Kalae Tapae, a Muslim community located by the river in Sungai Padi district in the southern province of Narathiwat, is now the location of the first half-way house in the restive deep South for Muslims who are former convicts.

This half-way house is touted as a solution to solve narcotic problems in the southern provinces which are known as routes for trafficking narcotics to neighbouring countries.

The Kalae Tapae project represents an effort by convicted convicts to return to society and potential peaceful coexistence between former convicts and open-minded villagers stated that Witthawan Sunthornkhajit, chief executive of the Ministry of Justice’s Department of Probation.

The initiative launched three years ago, after officials there noticed a spike in opioid cases of recidivism. The place was selected as a public property belonging to the 13 rai land plot and due to its near proximity to the prison and official offices. The Department of Justice has operated 11 halfway houses around the country for convicted prisoners. But halfway house Kalae Tapae is the first space for Muslim convicts.

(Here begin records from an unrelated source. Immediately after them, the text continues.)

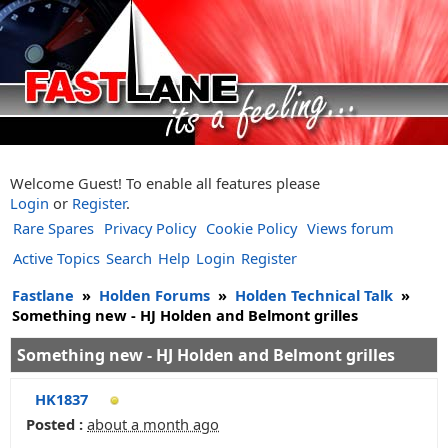
Welcome Guest! To enable all features please
Login
or
Register
.
Rare Spares
Privacy Policy
Cookie Policy
Views forum
Active Topics
Search
Help
Login
Register
Fastlane
»
Holden Forums
»
Holden Technical Talk
»
Something new - HJ Holden and Belmont grilles
Something new - HJ Holden and Belmont grilles
HK1837
Posted :
about a month ago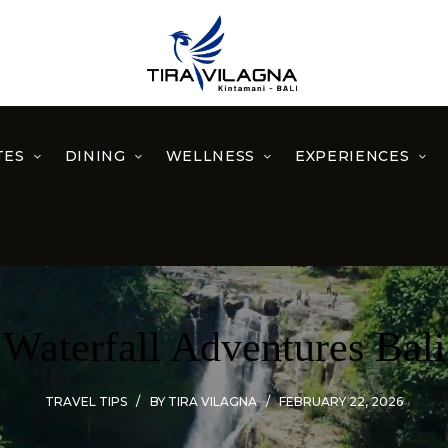
TES
DINING
WELLNESS
EXPERIENCES
Waterfall Adventures Bali
TRAVEL TIPS
BY
TIRA VILAGNA
FEBRUARY 22, 2026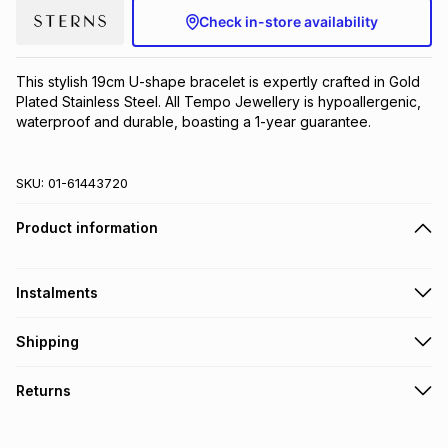
Check in-store availability
Brands
Brands
mes
Brands
This stylish 19cm U-shape bracelet is expertly crafted in Gold 
Brands
Brands
Plated Stainless Steel. All Tempo Jewellery is hypoallergenic, 
waterproof and durable, boasting a 1-year guarantee.
SKU:
01-61443720
Product information
Instalments
Get it on credit
Shipping
TFG Money Account holders can get this item on credit
Free collection on orders over R650 from 800+ TFG stores
Returns
countrywide
.
Monthly payment
Free delivery on orders over R650.
30 Day free returns to store: this product may be returned to
R 86.50
with
0
% interest
the relevant store within 30 days of delivery or collection
.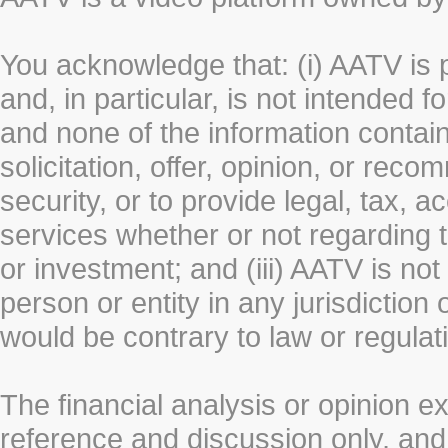
You acknowledge that: (i) AATV is 
and, in particular, is not intended 
and none of the information contain
solicitation, offer, opinion, or rec
security, or to provide legal, tax, 
services whether or not regarding the
or investment; and (iii) AATV is not 
person or entity in any jurisdiction
would be contrary to law or regulat
The financial analysis or opinion 
reference and discussion only, a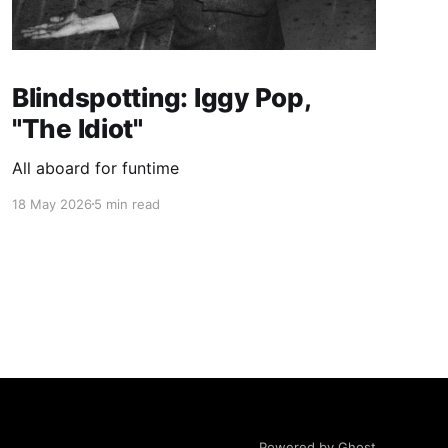
Blindspotting: Iggy Pop,
"The Idiot"
All aboard for funtime
18 May 2026
5 min read
Powered by Ghost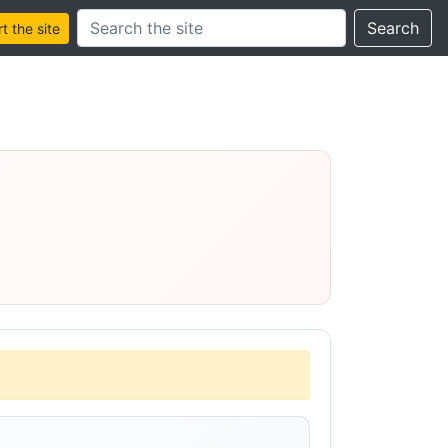
Search this site
Search
 the site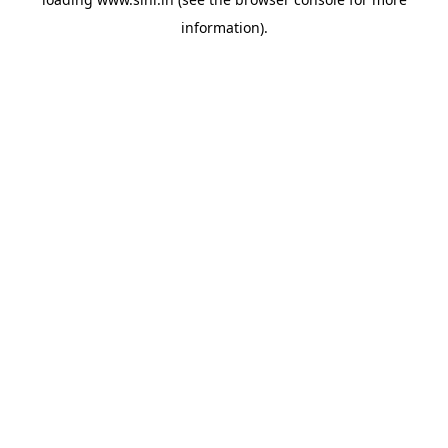
information).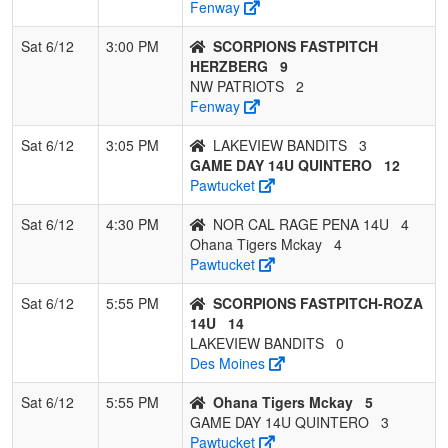
Fenway
Sat 6/12
3:00 PM
SCORPIONS FASTPITCH
HERZBERG
9
NW PATRIOTS
2
Fenway
Sat 6/12
3:05 PM
LAKEVIEW BANDITS
3
GAME DAY 14U QUINTERO
12
Pawtucket
Sat 6/12
4:30 PM
NOR CAL RAGE PENA 14U
4
Ohana Tigers Mckay
4
Pawtucket
Sat 6/12
5:55 PM
SCORPIONS FASTPITCH-ROZA
14U
14
LAKEVIEW BANDITS
0
Des Moines
Sat 6/12
5:55 PM
Ohana Tigers Mckay
5
GAME DAY 14U QUINTERO
3
Pawtucket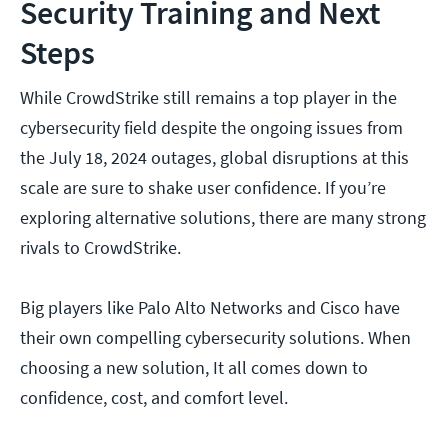
Security Training and Next
Steps
While CrowdStrike still remains a top player in the
cybersecurity field despite the ongoing issues from
the July 18, 2024 outages, global disruptions at this
scale are sure to shake user confidence. If you’re
exploring alternative solutions, there are many strong
rivals to CrowdStrike.
Big players like Palo Alto Networks and Cisco have
their own compelling cybersecurity solutions. When
choosing a new solution, It all comes down to
confidence, cost, and comfort level.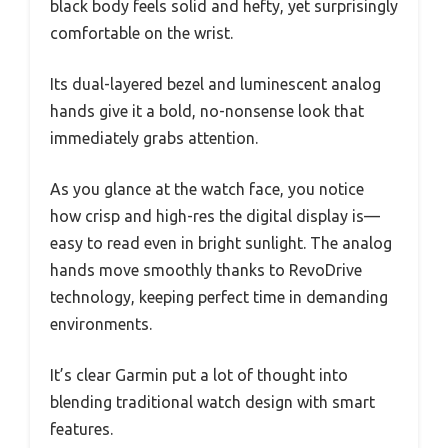
black body feels solid and hefty, yet surprisingly
comfortable on the wrist.
Its dual-layered bezel and luminescent analog
hands give it a bold, no-nonsense look that
immediately grabs attention.
As you glance at the watch face, you notice
how crisp and high-res the digital display is—
easy to read even in bright sunlight. The analog
hands move smoothly thanks to RevoDrive
technology, keeping perfect time in demanding
environments.
It’s clear Garmin put a lot of thought into
blending traditional watch design with smart
features.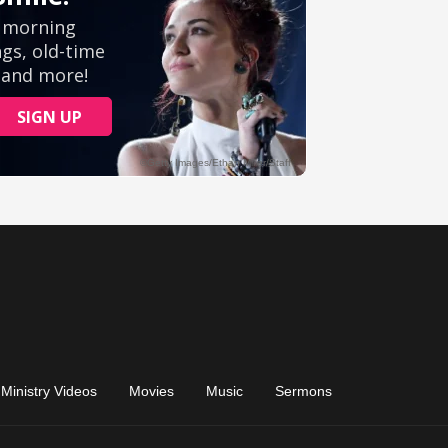
Ministry Videos
Movies
Music
Sermons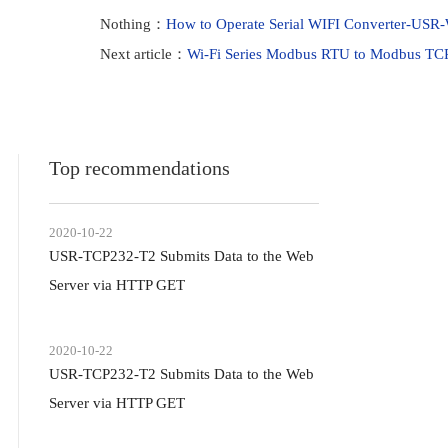
Nothing：
How to Operate Serial WIFI Converter-USR
Next article：
Wi-Fi Series Modbus RTU to Modbus TC
Top recommendations
2020-10-22
USR-TCP232-T2 Submits Data to the Web
Server via HTTP GET
2020-10-22
USR-TCP232-T2 Submits Data to the Web
Server via HTTP GET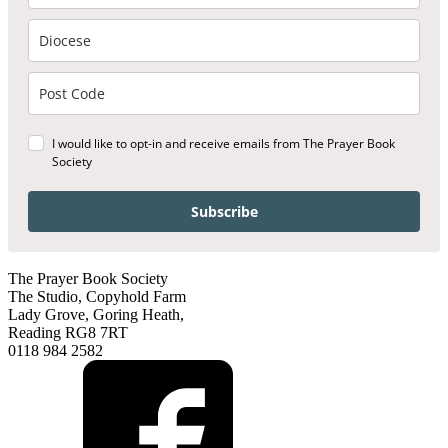
I would like to opt-in and receive emails from The Prayer Book
Society
Subscribe
The Prayer Book Society
The Studio, Copyhold Farm
Lady Grove, Goring Heath,
Reading RG8 7RT
0118 984 2582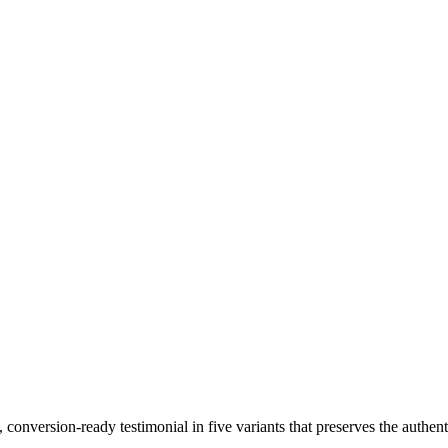
conversion-ready testimonial in five variants that preserves the authent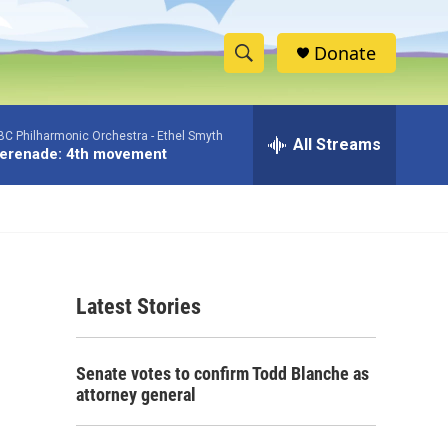
Donate
S
S
e
h
a
BC Philharmonic Orchestra -
Ethel Smyth
r
All Streams
o
erenade: 4th movement
c
h
w
Q
u
S
e
r
e
y
Latest Stories
a
r
Senate votes to confirm Todd Blanche as
c
attorney general
h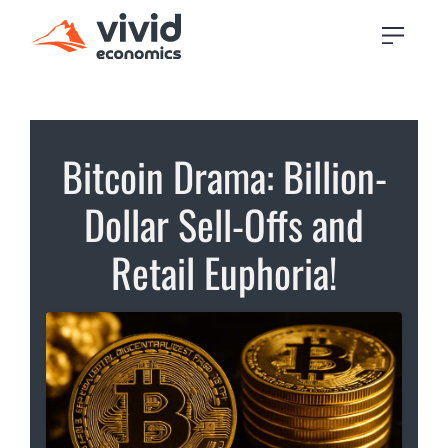
Bitcoin Drama: Billion-
Dollar Sell-Offs and
Retail Euphoria!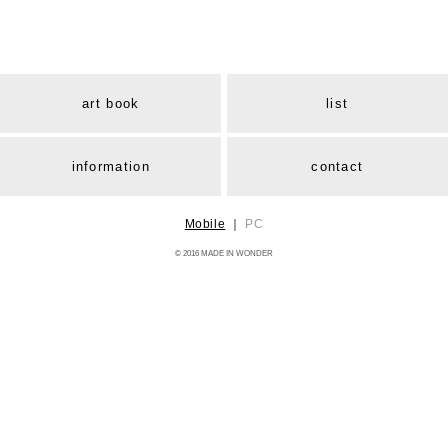
art book
list
information
contact
Mobile
｜
PC
© 2016 MADE IN WONDER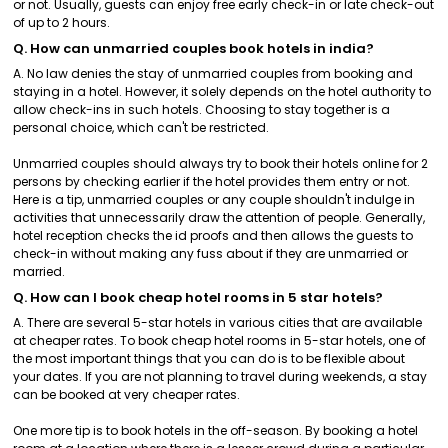
or not. Usually, guests can enjoy free early check-in or late check-out
of up to 2 hours.
Q. How can unmarried couples book hotels in india?
A. No law denies the stay of unmarried couples from booking and
staying in a hotel. However, it solely depends on the hotel authority to
allow check-ins in such hotels. Choosing to stay together is a
personal choice, which can't be restricted.
Unmarried couples should always try to book their hotels online for 2
persons by checking earlier if the hotel provides them entry or not.
Here is a tip, unmarried couples or any couple shouldn't indulge in
activities that unnecessarily draw the attention of people. Generally,
hotel reception checks the id proofs and then allows the guests to
check-in without making any fuss about if they are unmarried or
married.
Q. How can I book cheap hotel rooms in 5 star hotels?
A. There are several 5-star hotels in various cities that are available
at cheaper rates. To book cheap hotel rooms in 5-star hotels, one of
the most important things that you can do is to be flexible about
your dates. If you are not planning to travel during weekends, a stay
can be booked at very cheaper rates.
One more tip is to book hotels in the off-season. By booking a hotel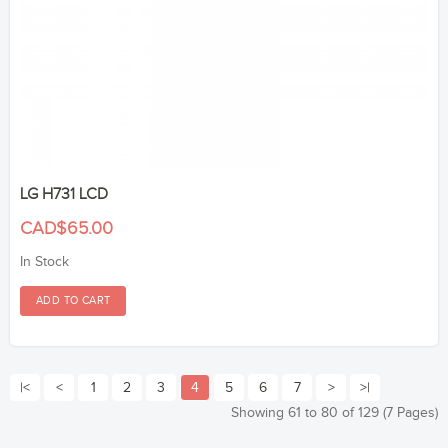
LG H731 LCD
CAD$65.00
In Stock
|<
<
1
2
3
4
5
6
7
>
>|
Showing 61 to 80 of 129 (7 Pages)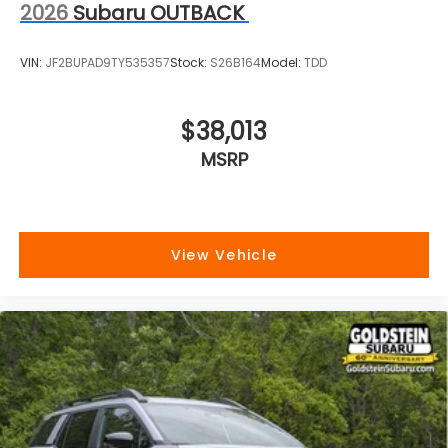
2026
Subaru OUTBACK
VIN:
JF2BUPAD9TY535357
Stock:
S26B164
Model:
TDD
$38,013
MSRP
View Vehicle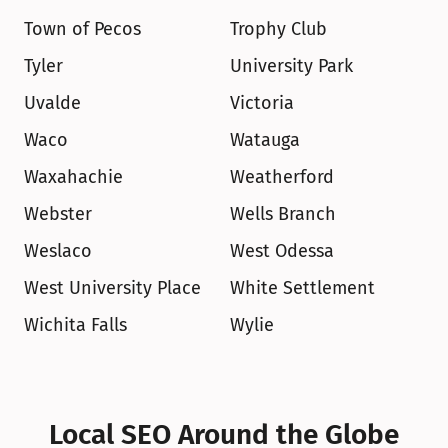
Town of Pecos
Trophy Club
Tyler
University Park
Uvalde
Victoria
Waco
Watauga
Waxahachie
Weatherford
Webster
Wells Branch
Weslaco
West Odessa
West University Place
White Settlement
Wichita Falls
Wylie
Local SEO Around the Globe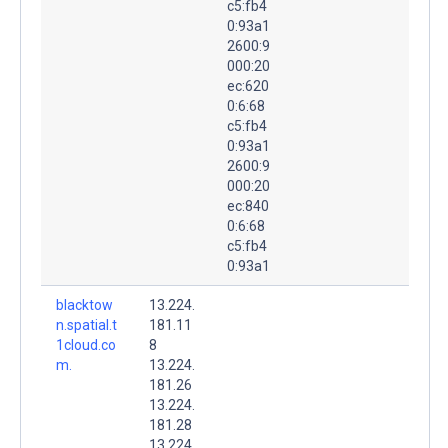
c5:fb4
0:93a1
2600:9
000:20
ec:620
0:6:68
c5:fb4
0:93a1
2600:9
000:20
ec:840
0:6:68
c5:fb4
0:93a1
blacktow
13.224.
n.spatial.t
181.11
1cloud.co
8
m.
13.224.
181.26
13.224.
181.28
13.224.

The 13 rai land plot had previously been used as an overnight refuge for former inmates who had done imprisonment for uprising offences. In 2018, the department obtained 12 million baht from the government to construct halfway houses, with facilities for career training and tools for the department to track drugs in their networks.

Since being arrested on drug offences, the alleged convicts staying there have been jailed. The shelter offers accommodation for 25 convicted convicts, who will stay for four months. These chosen convicts are the ones who were having difficulty returning to their homes.

Community hearings were held within the agency. Local and religious figures prevailed in persuading villagers to give the convicted convicts a chance. Paero Dueramae, a former shelter prisoner, said the room helped guide him away from returning to his old ways of drug-taking. Paero, a pupil who had been awarded a scholarship for his athletic abilities, was jailed on opioid charges for two years.

In solving drug issues he said the climate is critical. When he came home he said returning to his bad habits was too convenient for him. His mother and wife were at his house brewing kratom leaves for sale. Kratom leaves are graded as material in grade 5. “I told them to stop brewing the kratom leaves if they want me to start doing drugs too,” he said. And in the southern provinces the root cause of drug issues has its own cultural and social complexities. Since Muslims don’t drink beer, instead opioid addicts turned to opioids.

Suhimee Apiseng, 32, a former prisoner, said the shelter will provide him with time and space to clear his mind and plan to return to Yala province to live with his family and friends.